╔══

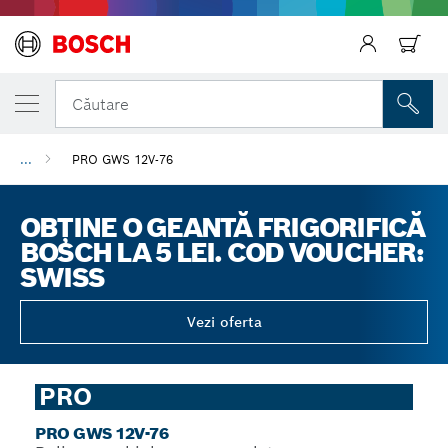
Căutare
...
PRO GWS 12V-76
Înapoi
OBȚINE O GEANTĂ FRIGORIFICĂ
BOSCH LA 5 LEI. COD VOUCHER:
SWISS
Vezi oferta
PRO
PRO GWS 12V-76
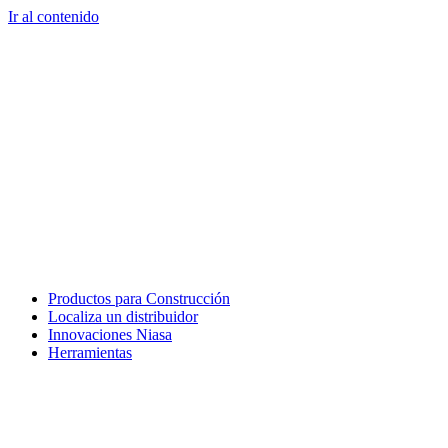
Ir al contenido
Productos para Construcción
Localiza un distribuidor
Innovaciones Niasa
Herramientas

╚══

- [To do]: Precisely the line with "Productos para Construcción" and the lines after it, up to the last line of the entries above, are to be reproduced, and nothing more.

- [Answer to this problem]:
Productos para Construcción
Localiza un distribuidor
Innovaciones Niasa
Herramientas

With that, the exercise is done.